• [Fragmento elegido]
▶

Creo que lo mejor que uno puede decir de una persona es que es muy humana. Pero, ¿qué
significa realmente ser muy humano? Aquel que conoce el alma humana es humano. Quien conoce
la debilidad y las heridas. Quien ha palpado los sentimientos más hondos y las contradicciones del
alma. Es esa persona que vive desde lo más humano, desde el amor más hondo que brota de su
herida. Ser humano tiene que ver con ser misericordioso. Con palpar la propia debilidad y mirar a
los demás como los mira Dios. El otro día leía: «El pasado, con todos sus fallos, no estaba olvidado: seguía
ahí para recordarme la fragilidad de la naturaleza humana y la necedad de poner la confianza en uno mismo.

◀

• [Material dado]
▶

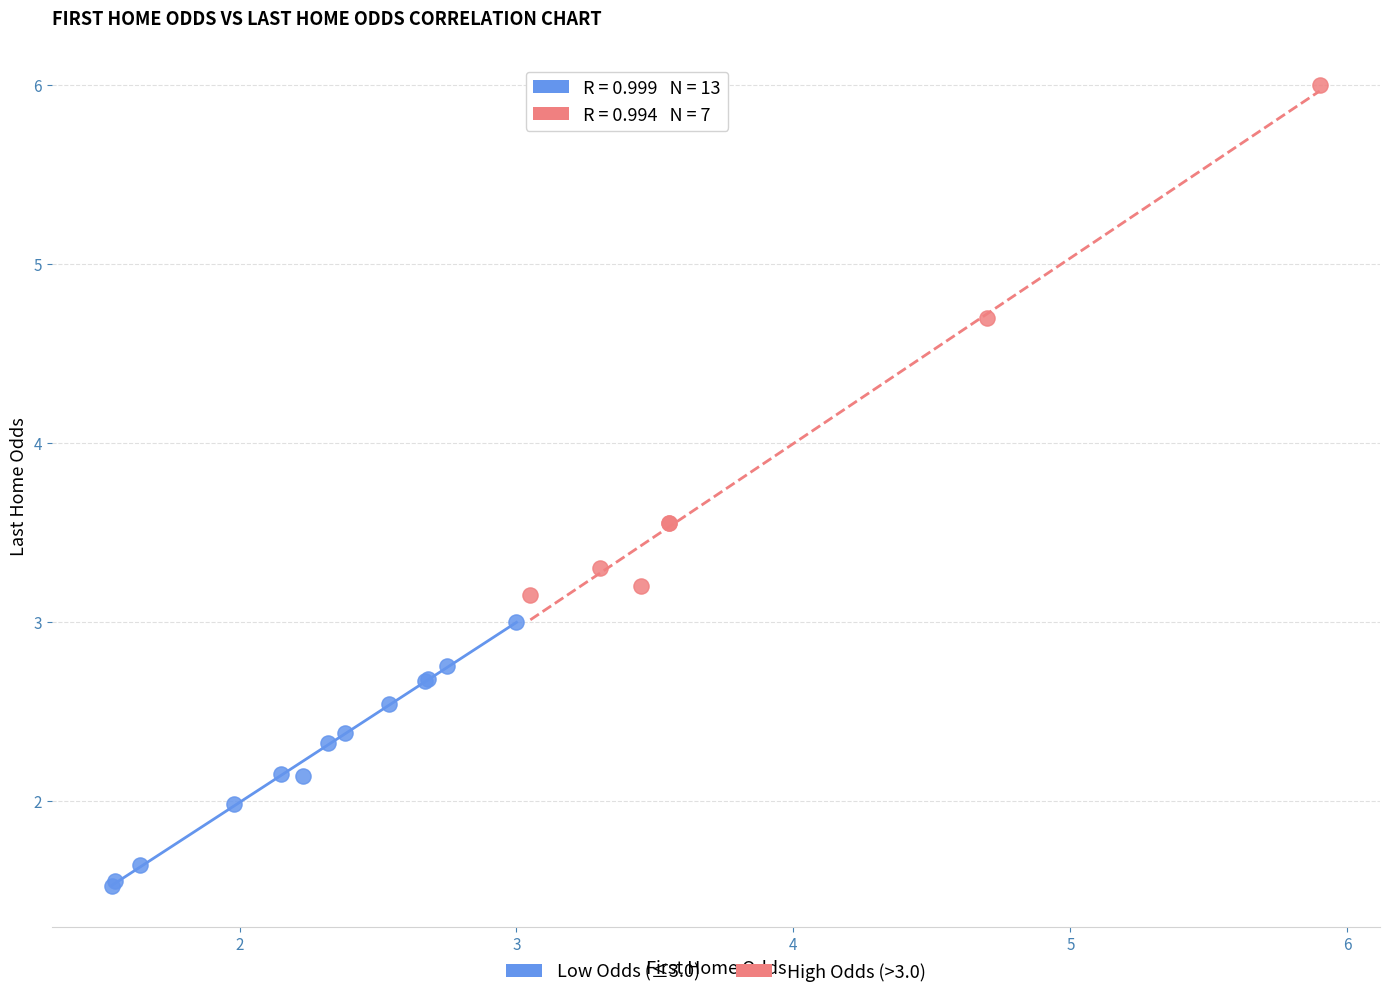

Which series contains the highest Y value?

High Odds (>3.0)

◀

• [Preguntas]
1. Responde estas preguntas sobre el texto acerca de ser humano:
(a) ¿Qué es lo mejor que uno puede decir de una persona?
(b) ¿Con qué tiene que ver ser humano?
(c) ¿Desde dónde vive la persona muy humana?
2. En el texto acerca de ser humano, busca las frases que van de «Aquel que conoce el alma humana» a «las contradicciones del alma». Haz una lista de todo lo que, según esas frases, conoce o ha palpado quien es humano.
3. Escribe la continuación del texto acerca de ser humano a partir de la última frase que aparece.
Las líneas no hacen falta para nada de lo que se pide aquí.

• [Respuestas]
1.
(a) Que es muy humana.
(b) Con ser misericordioso.
(c) Desde lo más humano, desde el amor más hondo que brota de su herida.

2.
- el alma humana
- la debilidad
- las heridas
- los sentimientos más hondos
- las contradicciones del alma

3.
Ya no confiaba en mi propia guía, ya no dependía de mí mismo» 3 . Ser humano significa haber fallado y no
haberlo olvidado. Pero no para recriminarme continuamente mis errores. Sino para ser consciente de
que mi fragilidad es la llave que abre el corazón de Dios. A veces hago que los santos no sean
humanos. Los pinto perfectos, los describo como inalcanzables. Los catapulto al cielo
desprendiéndolos de la cárcel de su carne. Como si nunca hubieran experimentado la debilidad, el
error, el pecado, la caída, su propia herida. En ese intento por mostrar la belleza de una vida sin
mancha, doy por evidente que la mancha afea el alma. Y quito la mancha, la herida, el fracaso. Todo
blanco, todo puro. No entiendo muchas veces ese deseo mío de hacerlo todo bien. De obrar como
Dios obra. De no tener ninguna fragilidad. Me olvido de lo humano que soy. Y al hacerlo,
curiosamente me alejo de lo humano. Dejo de ser humano. Es verdad que lo humano en mí me hace
palpar la herida de todo hombre. En mi herida me abro a otras heridas. Comprendo, acepto, amo.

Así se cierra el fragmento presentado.